### Exercise
Output exactly the lines from the first line of the records below through the line containing "Figure 9: Scatter", both included, leaving out any pictures.

----- Exercise inputs

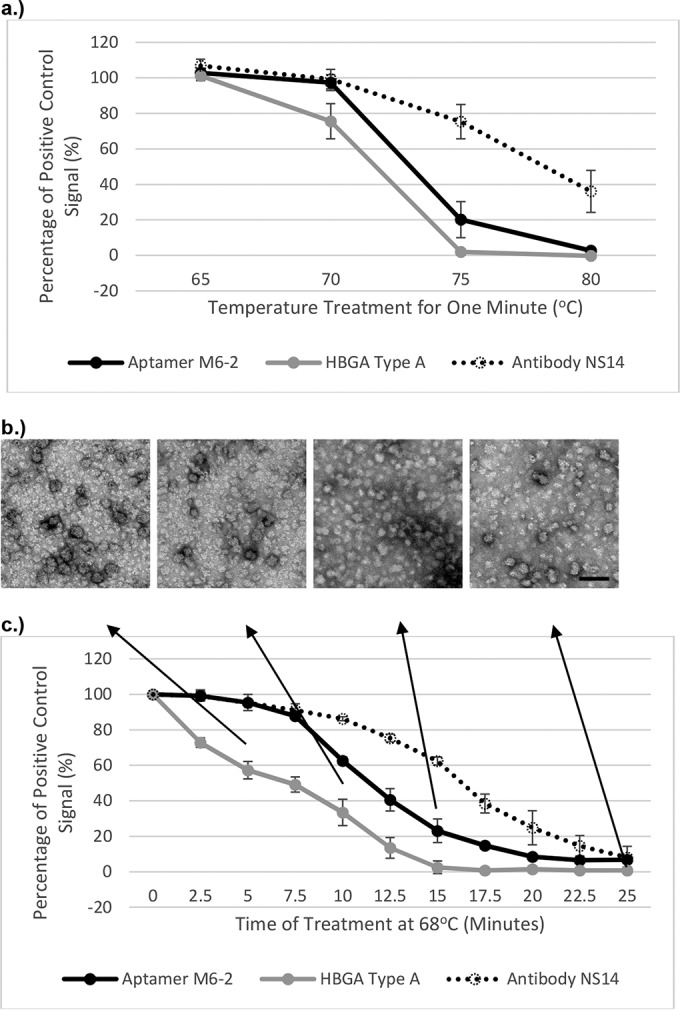
Conformation-dependent binding of three different ligands to SYV VLPs treated at selected time-temperature combinations. (a) Signals of aptamer M6-2, HBGA type A, and antibody NS14 binding to SYV VLPs treated at various temperature for 1 min are reported as percentages of signals of binding to untreated VLPs. (b) TEM images of SYV VLPs treated at 68°C for 5, 10, 15, or 25 min. The scale bar represents 100 nm. (c) Signals of aptamer M6-2, HBGA type A, and antibody NS14 binding to SYV VLPs treated at 68°C for various times are reported as percentages of signals of binding to untreated SYV VLPs.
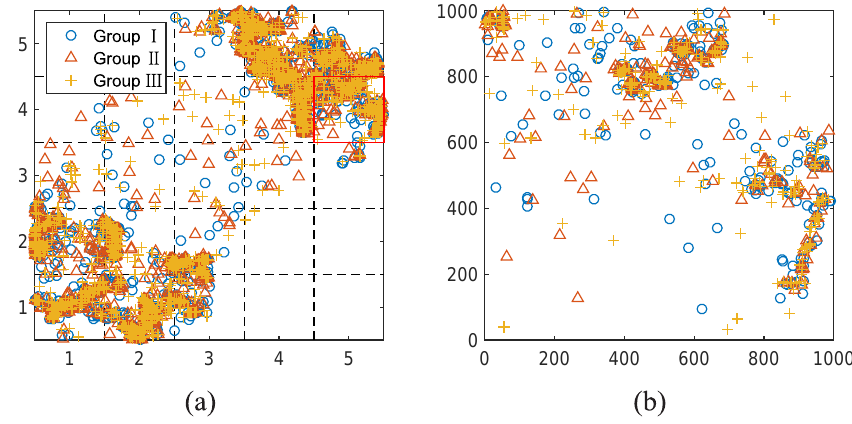
Figure 8. ( a ) Distribution of 6000 nodes (Groups I,II, and III ) over the whole 5 × 5 km 2 region which is divided into 25 unit squares; ( b ) Distribution of crowdsensing nodes over the unit area indicated by the red box in ( a ).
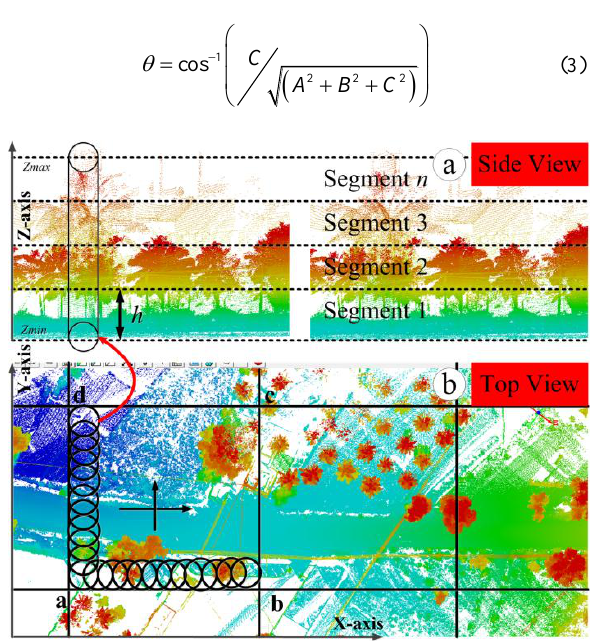
Figure 2. (a) Side view of MLS data points showing cylindrical region growing along Z-axis (b) Top view of data points showing circular region growing along X-axis and Y-axis All MLS data points within the cylindrical cluster may belong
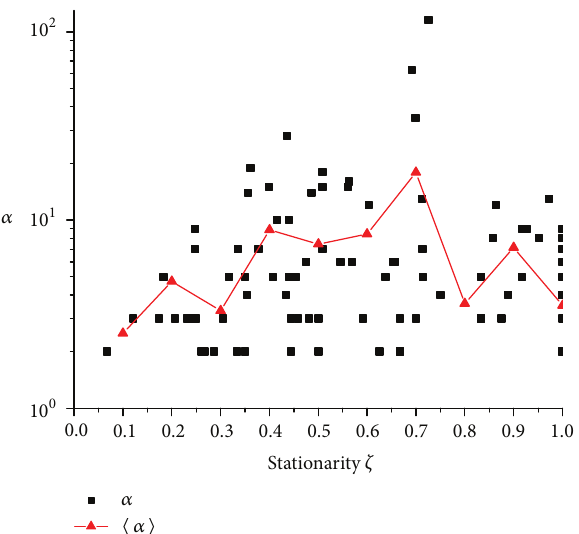
Figure 9: Scatter plot of correlations between the dynamic commu- nity age 𝛼 and the dynamic community stationarity 𝜁 . ⟨𝛼⟩ represent the arithmetic average value of 𝛼 .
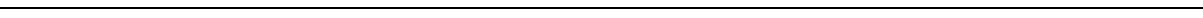
Fig. 5 TGF- β neutralizing antibody attenuates HO induced by BMP-2/gelatin implantation and FOP mice. a – c Mice were treated with 5 mg/kg body weight of the TGF- β neutralizing antibody 1D11 three times a week for 2 weeks from 1 day (D1), 2 weeks (W2), and 4 weeks (W4) after BGI and analyzed 8 weeks after BGI or sham surgery. a micro CT images and b quantitative analysis of bone volume of heterotopic bone in hamstring muscles of mice. Scar bar, 4 mm. c H&E staining of ectopic bone in hamstring muscles. Scale bar, 100 μ m. d – k Mice were treated with 5 mg/kg body weight of 1D11 three times a week for 2 weeks from 1 day (D1) and 2 weeks (W2) after BGI and analyzed 4 weeks after BGI or sham surgery. d Immunostaining and e quanti fi cation of pSmad2/3 + cells in ectopic bone marrow. Scale bar, 50 μ m. f Nestin + (red) cells in the ectopic bone marrow and g quanti fi cation. Scale bar, 50 μ m. Blue indicates DAPI staining of nuclei. h CD31 + (red) and Emcn + (green) cells in the ectopic bone marrow and i quanti fi cation of the fold change of type H vessels normalized to that of Sham mice. Scale bar, 100 μ m. Yellow indicates type H vessels. j Immunostaining and k quanti fi cation of Ocn + cells of in ectopic bone marrow. Scale bar, 50 μ m. l , m Ad.Cre and cobra venom factor-injected caALK2 transgenic mice were treated with vehicle or 1D11 three times a week for 3 weeks. l Micro CT images of hamstring muscles after vehicle or 1D11 treatment and m quantitative analysis of bone volume. Scale bar, 4 mm. All data are shown as the mean ± s.d. n = 8 per group. b , e , g , i , k * p < 0.05 as determined by one-way ANOVA. m * p < 0.05 as determined by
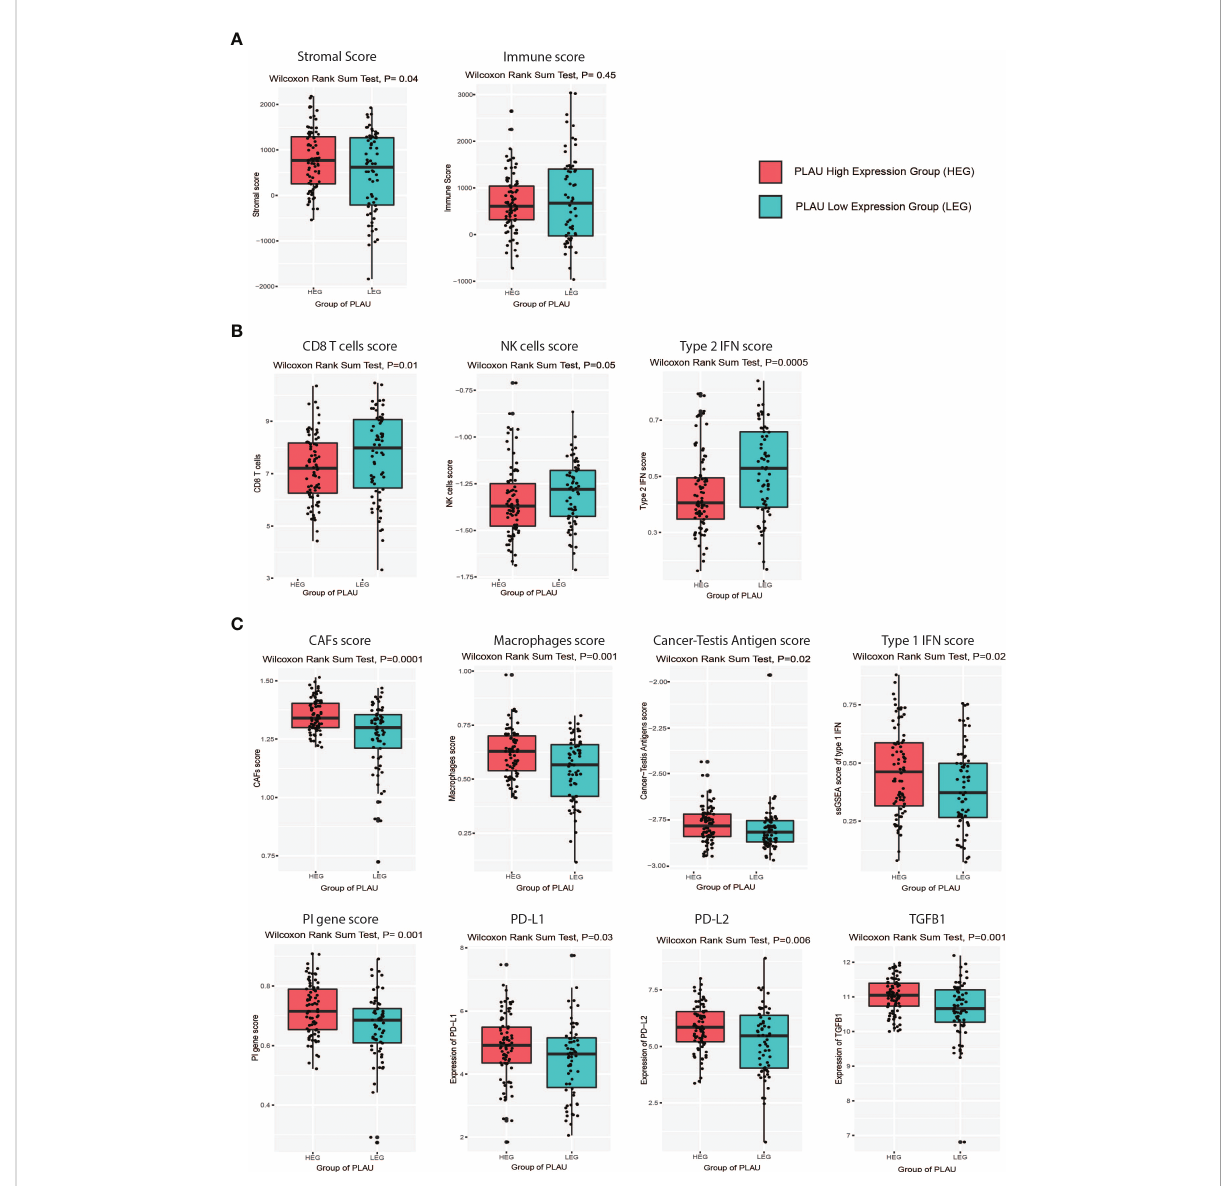
FIGURE 9 Association of PLAU upregulation with an immunosuppressive landscape in the TCGA PDAC cohort. Markers of an immunosuppressive landscape in PDAC were positively correlated with the high PLAU expressing group (HEG) compared to the low PLAU expression group (LEG), as evidenced by (A) a high stromal score (Wilcoxon rank-sum test, P=0.04) and a low immune score (Wilcoxon rank-sum test, P=0.45), (B) low scores for immune stimulatory signatures CD8+ T cells (Wilcoxon rank-sum test, P=0.01), NK cells (Wilcoxon rank-sum test, P=0.05), and type 2 IFN (Wilcoxon rank-sum test, P=0.0005), (C) high scores for immune inhibitory signatures including CAFs (Wilcoxon rank-sum test, P=0.0001), macrophages (Wilcoxon rank-sum test, P=0.001), cancer-testis antigens (Wilcoxon rank-sum test, P=0.02), Type 1 IFN (Wilcoxon rank-sum test, P=0.02), PI genes (Wilcoxon rank-sum test, P=0.001), PD-L1(Wilcoxon rank-sum test, P=0.03), PDL-2(Wilcoxon rank-sum test, P=0.006), and TGFB1 (Wilcoxon rank-sum test,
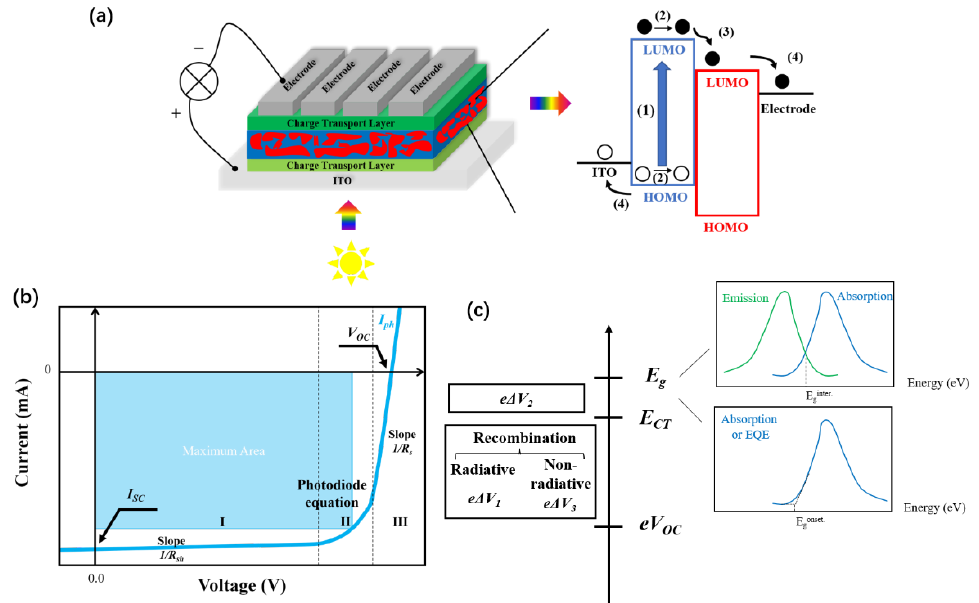
Figure 2. ( a ) The schematic structure of a bulk-heterojunction (BHJ) solar cell where the blue regions represent donors and red regions represent acceptors. The enlarged picture on the right shows four basic working steps of a BHJ solar cell. ( b ) Generic J-V graph for the performance of a solar cell. ( c ) Different forms of energy losses with two methods calculating the bandgap shown on the right.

----------

### Solution for this task
Conformation-dependent binding of three different ligands to SYV VLPs treated at selected time-temperature combinations. (a) Signals of aptamer M6-2, HBGA type A, and antibody NS14 binding to SYV VLPs treated at various temperature for 1 min are reported as percentages of signals of binding to untreated VLPs. (b) TEM images of SYV VLPs treated at 68°C for 5, 10, 15, or 25 min. The scale bar represents 100 nm. (c) Signals of aptamer M6-2, HBGA type A, and antibody NS14 binding to SYV VLPs treated at 68°C for various times are reported as percentages of signals of binding to untreated SYV VLPs.
Figure 8. ( a ) Distribution of 6000 nodes (Groups I,II, and III ) over the whole 5 × 5 km 2 region which is divided into 25 unit squares; ( b ) Distribution of crowdsensing nodes over the unit area indicated by the red box in ( a ).
Figure 2. (a) Side view of MLS data points showing cylindrical region growing along Z-axis (b) Top view of data points showing circular region growing along X-axis and Y-axis All MLS data points within the cylindrical cluster may belong
Figure 9: Scatter plot of correlations between the dynamic commu- nity age 𝛼 and the dynamic community stationarity 𝜁 . ⟨𝛼⟩ represent the arithmetic average value of 𝛼 .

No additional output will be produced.